_Exercise instructions:_
Copy out every line of text in the listing below without any changes, and leave the pictures out of your answer.
** Opening Information shown block **
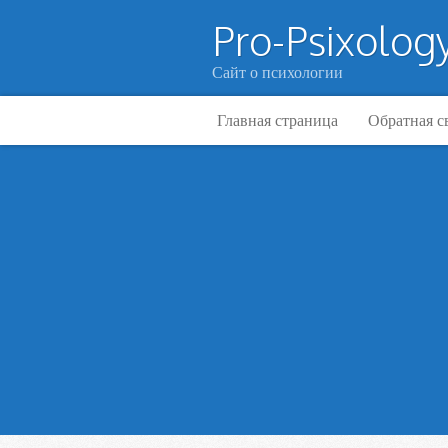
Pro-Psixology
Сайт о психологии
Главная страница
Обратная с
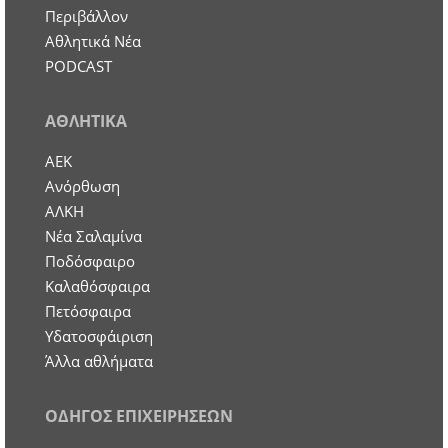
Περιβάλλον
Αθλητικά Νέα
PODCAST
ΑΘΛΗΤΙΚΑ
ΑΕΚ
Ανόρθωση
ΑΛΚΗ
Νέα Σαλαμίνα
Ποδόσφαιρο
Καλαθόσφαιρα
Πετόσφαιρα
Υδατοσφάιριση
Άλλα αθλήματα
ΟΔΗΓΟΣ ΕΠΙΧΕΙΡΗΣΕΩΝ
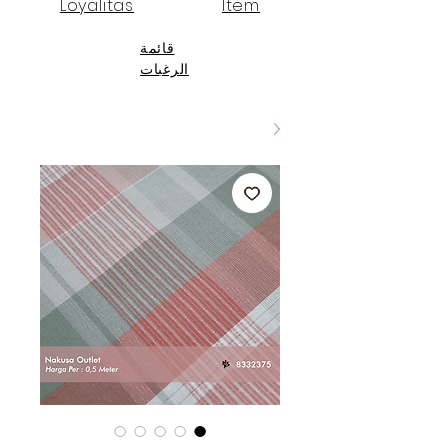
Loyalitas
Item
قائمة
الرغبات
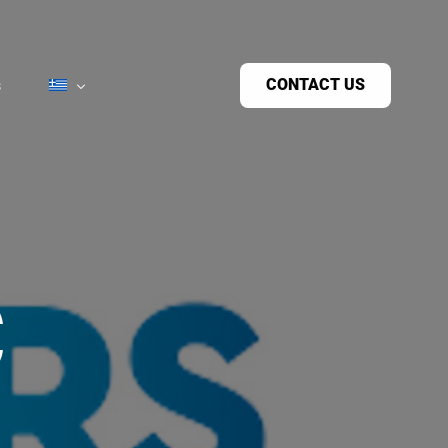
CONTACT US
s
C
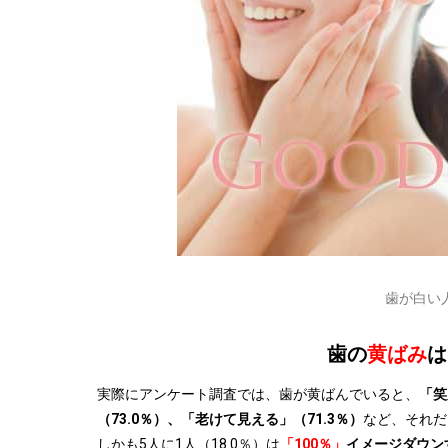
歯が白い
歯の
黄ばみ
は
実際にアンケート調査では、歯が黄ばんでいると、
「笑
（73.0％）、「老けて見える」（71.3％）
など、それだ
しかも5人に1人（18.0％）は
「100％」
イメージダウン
** Closing Information shown block **
_Task solution:_
Pro-Psixology
Сайт о психологии
Главная страница
Обратная с
Περιβάλλον
Αθλητικά Νέα
PODCAST
ΑΘΛΗΤΙΚΑ
ΑΕΚ
Ανόρθωση
ΑΛΚΗ
Νέα Σαλαμίνα
Ποδόσφαιρο
Καλαθόσφαιρα
Πετόσφαιρα
Υδατοσφάιριση
Άλλα αθλήματα
ΟΔΗΓΟΣ ΕΠΙΧΕΙΡΗΣΕΩΝ
Loyalitas
Item
قائمة
الرغبات
CONTACT US
s
C
歯が白い
歯の
黄ばみ
は
実際にアンケート調査では、歯が黄ばんでいると、
「笑
（73.0％）、「老けて見える」（71.3％）
など、それだ
しかも5人に1人（18.0％）は
「100％」
イメージダウン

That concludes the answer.